Ces interrogations ne reposent pas, selon les éléments disponibles, sur la révélation d’un contact établi avec les autorités russes. Elles sont liées à plusieurs éléments publics de son parcours et de son discours politique. Roberto Vannacci a été attaché militaire de l’Italie à Moscou entre 2021 et 2022. Il a également critiqué les sanctions prises contre la Russie ainsi que l’aide militaire apportée à l’Ukraine.

Une ligne politique tournée vers la Russie

Le programme de son parti, Futuro Nazionale, prévoit la reprise d’une coopération avec la Russie et la révision de plusieurs engagements internationaux de l’Italie. Le texte évoque notamment la possibilité d’un retrait de l’Organisation du traité de l’Atlantique nord, l’Otan. Ces propositions placent le mouvement à distance des orientations défendues par les institutions euro-atlantiques, même si la source ne fait état d’aucune décision institutionnelle italienne allant dans ce sens.

La position de Roberto Vannacci sur les sanctions contre la Russie constitue l’un des points les plus sensibles du débat. L’ancien militaire s’est prononcé contre leur maintien et a également contesté la poursuite du soutien militaire à l’Ukraine. Ces prises de position rejoignent des revendications favorables à une normalisation des relations avec Moscou, mais elles ne constituent pas, à elles seules, une preuve d’un lien opérationnel avec le Kremlin.

Les responsables de FdI examinent aussi la portée de cette ligne dans le débat politique italien. La critique des sanctions, l’appel à rétablir la coopération avec la Russie et la remise en cause possible des engagements internationaux sont associés, dans le programme de Futuro Nazionale, à une rhétorique populiste. Le sujet est donc devenu une question de positionnement pour la coalition au pouvoir, alors même qu’aucune accusation formelle de collaboration avec Moscou n’est mentionnée.

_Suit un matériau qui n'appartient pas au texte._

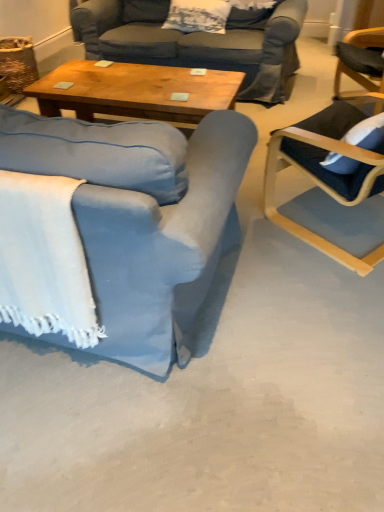
Find the location of a particular element. free spot above wooden coffee table at center (from a real-world perspective) is located at coordinates (131, 84).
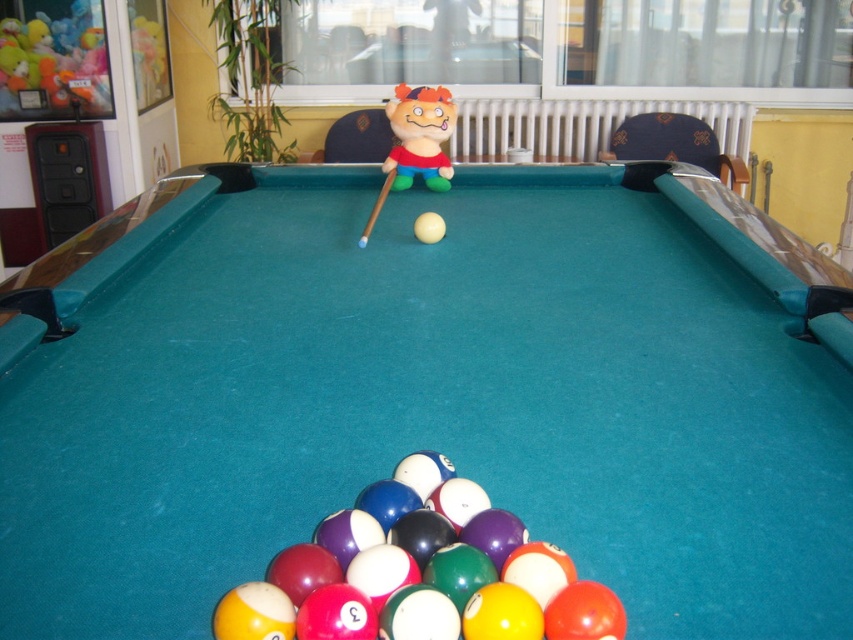
You are standing at the edge of the pool table and notice a specific point marked at coordinates (x=428, y=392). What object is located at that exact point?

The teal felt billiard table at center is located at point (x=428, y=392).

You are standing at the point with coordinates (419, 134). Looking towards the pool table, can you see the plush toy at center?

Yes, the plush toy at center is located at point (419, 134), so you are standing right where the plush toy is placed. Therefore, you would be standing on top of it and wouldn

You are setting up a game of pool and need to place a 1.2 meter wide rectangular tablecloth on the teal felt billiard table at center and the wooden at center. Which table should you place it on to ensure it fits properly?

The teal felt billiard table at center is wider than the wooden at center, so the tablecloth should be placed on the teal felt billiard table at center to ensure it fits properly.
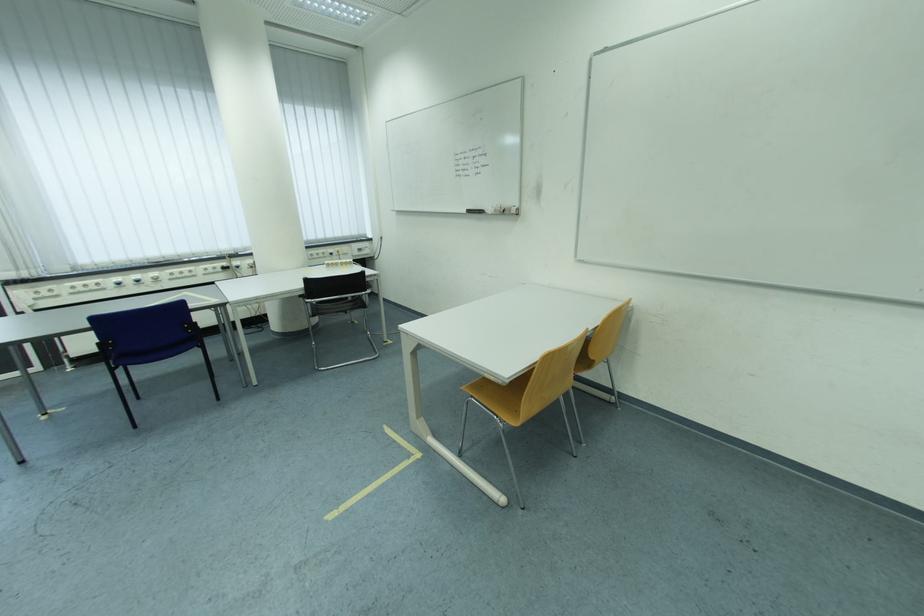
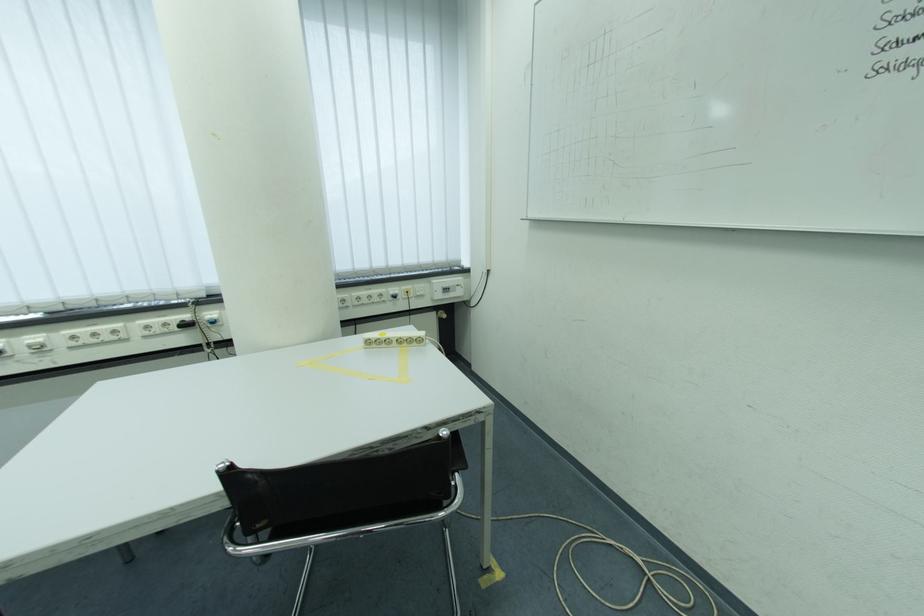
Where in the second image is the point corresponding to [369,253] from the first image?

(455, 292)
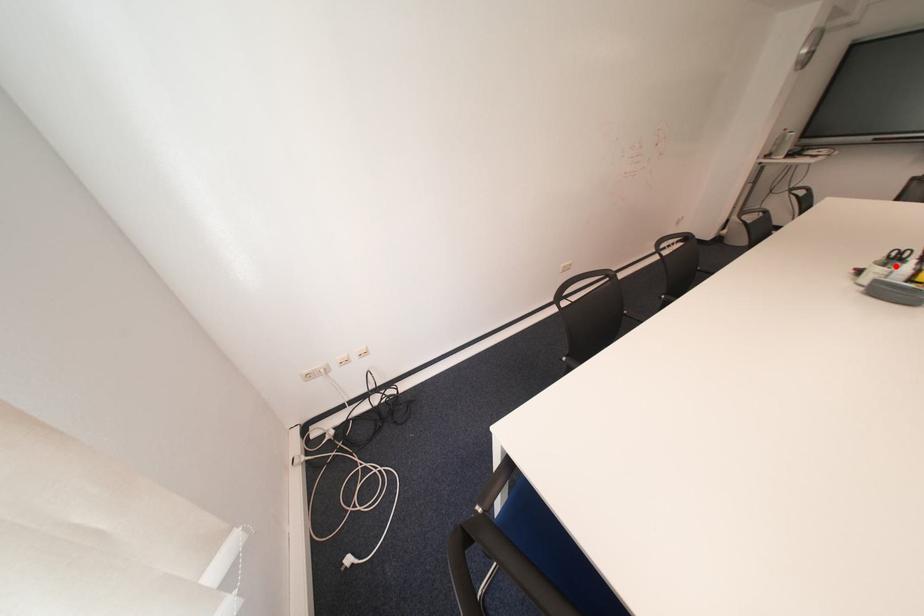
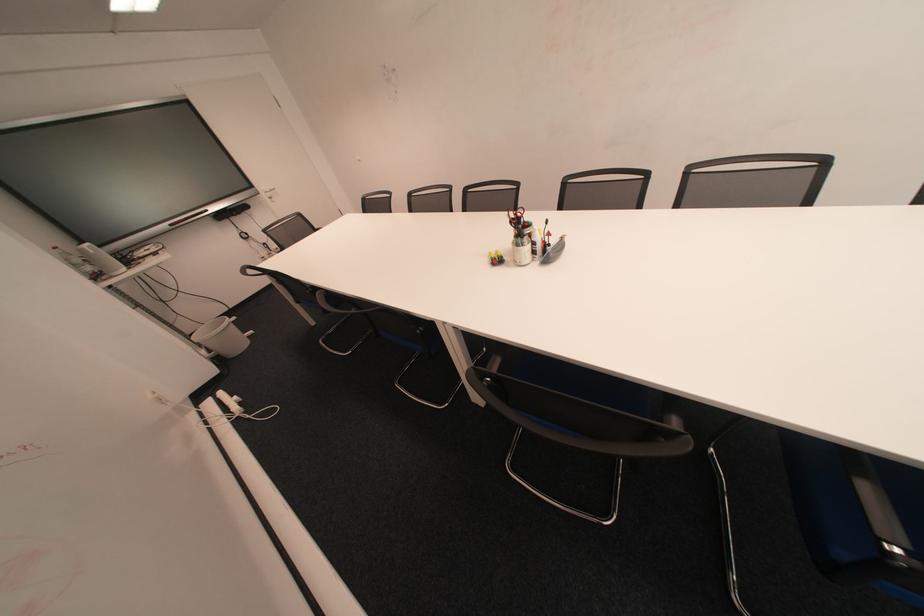
The point at the highlighted location is marked in the first image. Where is the corresponding point in the second image?

(529, 245)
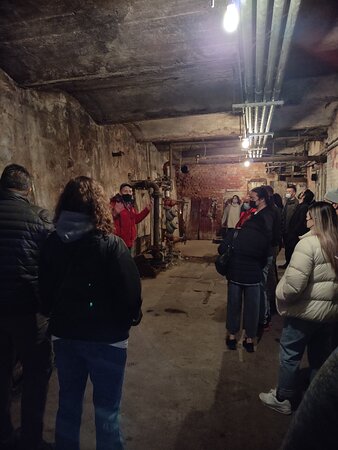
Where is `ceiling`? This screenshot has width=338, height=450. ceiling is located at coordinates (125, 23), (181, 125), (166, 101), (216, 149), (311, 113), (310, 82), (312, 60), (317, 23).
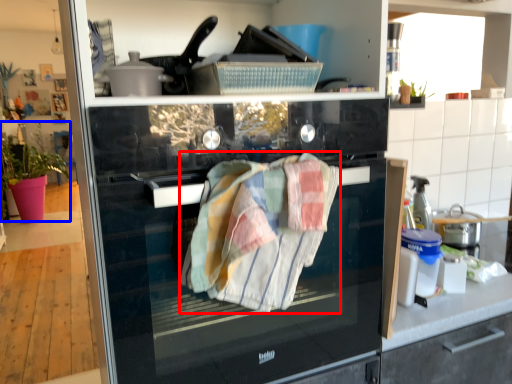
Question: Which object is further to the camera taking this photo, bath towel (highlighted by a red box) or plant (highlighted by a blue box)?

Choices:
 (A) bath towel
 (B) plant

Answer: (B)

Des interrogations sur les engagements internationaux

Le projet de Futuro Nazionale et les relations avec la Russie concerne directement la place que le parti entend donner à l’Italie dans ses alliances. La possibilité évoquée d’une sortie de l’Otan touche à l’un des engagements internationaux les plus importants du pays. La formation défend également une révision des obligations internationales italiennes, sans que le document cité ne précise quelles autres mesures seraient immédiatement engagées.

Pour les responsables italiens qui suivent le dossier, les appels à lever les sanctions et à interrompre l’aide à l’Ukraine pourraient compliquer l’application par Rome des positions communes de l’Union européenne et de l’Otan à l’égard de la Russie. Le débat porte ainsi sur la compatibilité entre la ligne défendue par Roberto Vannacci et les engagements actuels de l’Italie, plutôt que sur l’existence démontrée d’une coordination avec les autorités russes.

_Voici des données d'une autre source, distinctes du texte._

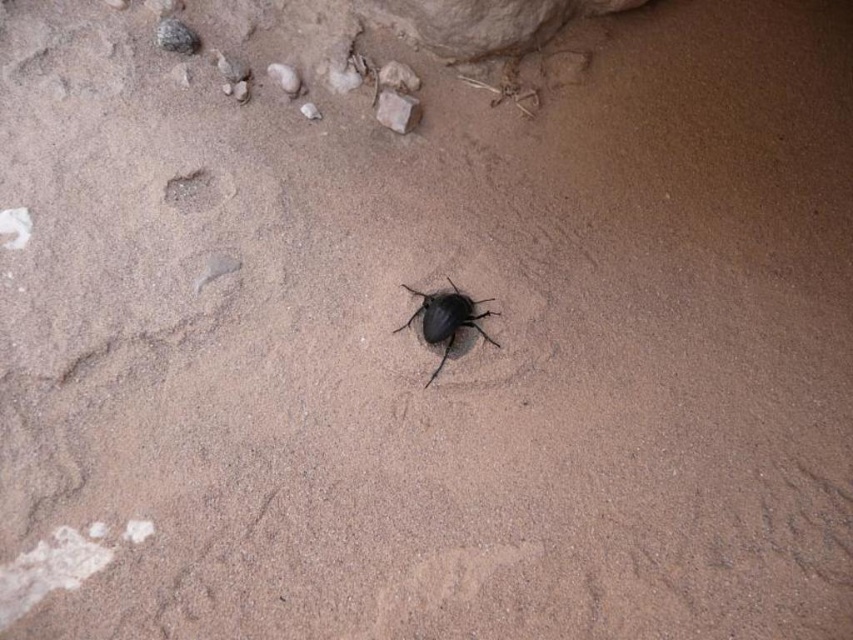
Who is more distant from viewer, (473,321) or (404,125)?

Positioned behind is point (404,125).

Looking at this image, can you confirm if black matte beetle at center is positioned below smooth brown rock at upper center?

Indeed, black matte beetle at center is positioned under smooth brown rock at upper center.

Between point (451, 337) and point (376, 104), which one is positioned in front?

Point (451, 337) is more forward.

Find the location of a particular element. black matte beetle at center is located at coordinates (445, 320).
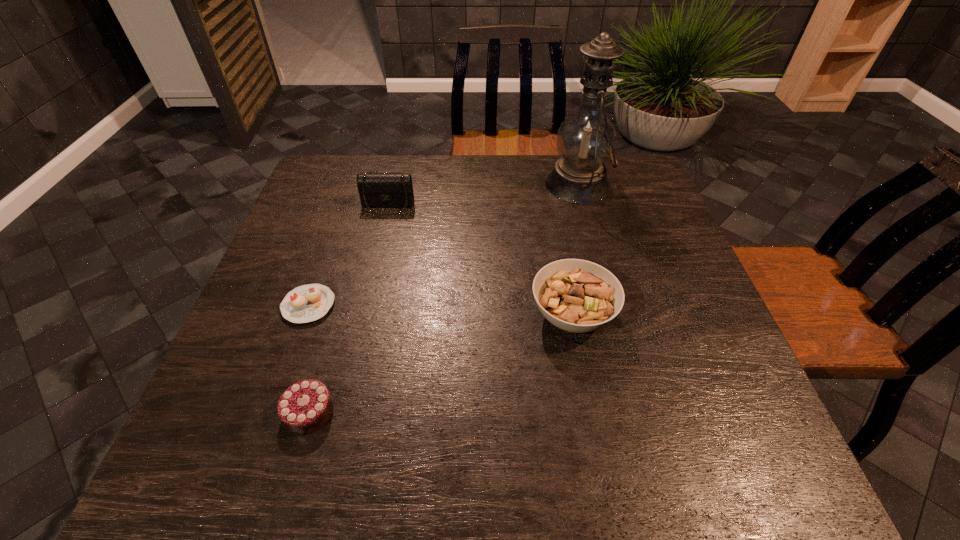
Image resolution: width=960 pixels, height=540 pixels. Find the location of `the tallest object`. the tallest object is located at coordinates pos(586,139).

Find the location of a particular element. The image size is (960, 540). clutch bag is located at coordinates (377, 190).

Find the location of a particular element. This screenshot has height=540, width=960. stew is located at coordinates (575, 295).

You are a GUI agent. You are given a task and a screenshot of the screen. Output one action in this format:
    pyautogui.click(x=<x>, y=<y>)
    Task: Click on the nearest object
    The image size is (960, 540).
    Given the screenshot: What is the action you would take?
    pyautogui.click(x=306, y=406)

At what (x,y) coordinates should I click in order to perform the action: click on chocolate cake. Please return your answer as a coordinate pair (x, y). The image size is (960, 540). Looking at the image, I should click on (306, 406).

Locate an element on the screen. the shortest object is located at coordinates (306, 303).

You are a GUI agent. You are given a task and a screenshot of the screen. Output one action in this format:
    pyautogui.click(x=<x>, y=<y>)
    Task: Click on the vacant space located on the left of the tallest object
    The image size is (960, 540).
    Given the screenshot: What is the action you would take?
    pyautogui.click(x=452, y=184)

Where is `free point located 0.300m on the front flap of the clutch bag`? The image size is (960, 540). free point located 0.300m on the front flap of the clutch bag is located at coordinates point(366,296).

Identify the location of free region located 0.380m on the left of the stew. (357, 315).

Where is `free space located 0.160m on the right of the fourth tallest object`? This screenshot has width=960, height=540. free space located 0.160m on the right of the fourth tallest object is located at coordinates (420, 411).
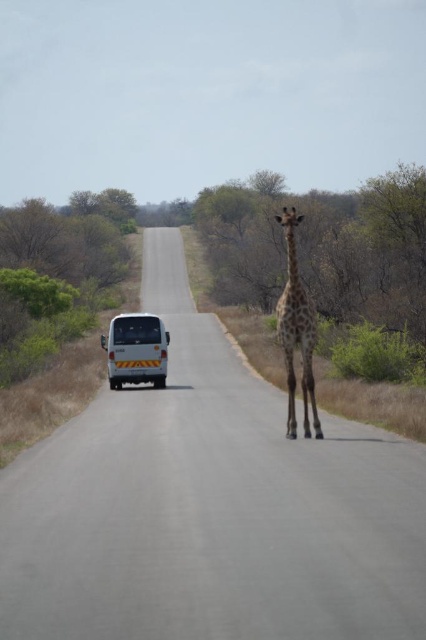
Who is higher up, spotted fur giraffe at center or white matte van at center?

Positioned higher is spotted fur giraffe at center.

Is spotted fur giraffe at center thinner than white matte van at center?

Incorrect, spotted fur giraffe at center's width is not less than white matte van at center's.

Between point (302, 316) and point (155, 380), which one is positioned in front?

Point (302, 316) is in front.

I want to click on spotted fur giraffe at center, so click(x=296, y=332).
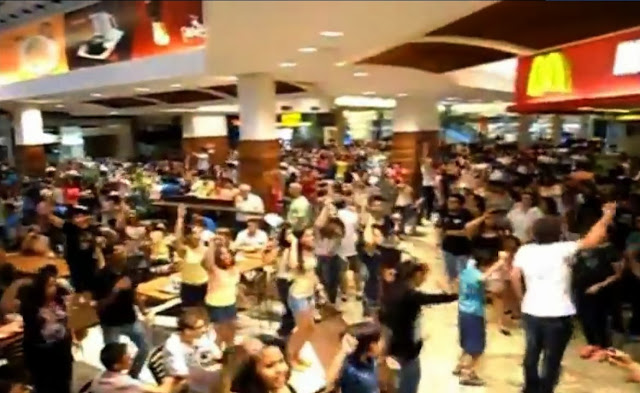
You are a GUI agent. You are given a task and a screenshot of the screen. Output one action in this format:
    pyautogui.click(x=<x>, y=<y>)
    Task: Click on the structural pillar
    This screenshot has width=640, height=393.
    Given the screenshot: What is the action you would take?
    pyautogui.click(x=264, y=157)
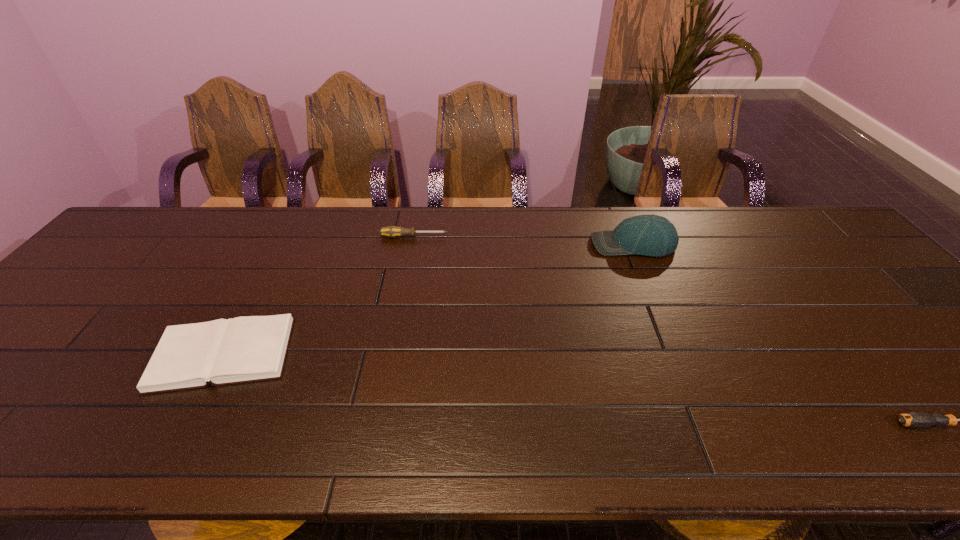
Where is `unoccupied area between the left screwdriver and the second object from right to left`? unoccupied area between the left screwdriver and the second object from right to left is located at coordinates (x=523, y=241).

Locate an element on the screen. The width and height of the screenshot is (960, 540). unoccupied position between the third farthest object and the baseball cap is located at coordinates (428, 299).

Where is `the second closest object to the rightmost object`? Image resolution: width=960 pixels, height=540 pixels. the second closest object to the rightmost object is located at coordinates (391, 231).

Point out which object is positioned as the third nearest to the second object from left to right. Please provide its 2D coordinates. Your answer should be formatted as a tuple, i.e. [(x, y)], where the tuple contains the x and y coordinates of a point satisfying the conditions above.

[(913, 419)]

Image resolution: width=960 pixels, height=540 pixels. What are the coordinates of `vacant space that satisfies the following two spatial constraints: 1. at the tip of the taller screwdriver; 2. on the left side of the baseball cap` in the screenshot? It's located at (413, 245).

La source présente cette évolution comme un sujet de préoccupation au sein de FdI. Elle rapporte que certains membres de la formation cherchent à comprendre si l’ancien général agit selon une stratégie politique autonome ou si ses prises de position peuvent servir les intérêts de Moscou. À ce stade, cette interrogation demeure politique : aucun élément direct établissant des relations avec le Kremlin n’est fourni.

Les critiques formulées par Roberto Vannacci portent sur les sanctions européennes contre la Russie, l’assistance militaire à l’Ukraine et les engagements internationaux de l’Italie. Son parti défend, de son côté, une reprise de la coopération avec Moscou et envisage une rupture avec l’Otan. Ces éléments continuent d’alimenter les discussions internes à Fratelli d’Italia, qui suivent l’évolution de sa ligne politique et de ses liens avec le débat national italien.

Le dossier reste ainsi centré sur les déclarations publiques, le programme de Futuro Nazionale et le parcours de Roberto Vannacci à Moscou, sans preuve directe de rapports avec le Kremlin à ce jour.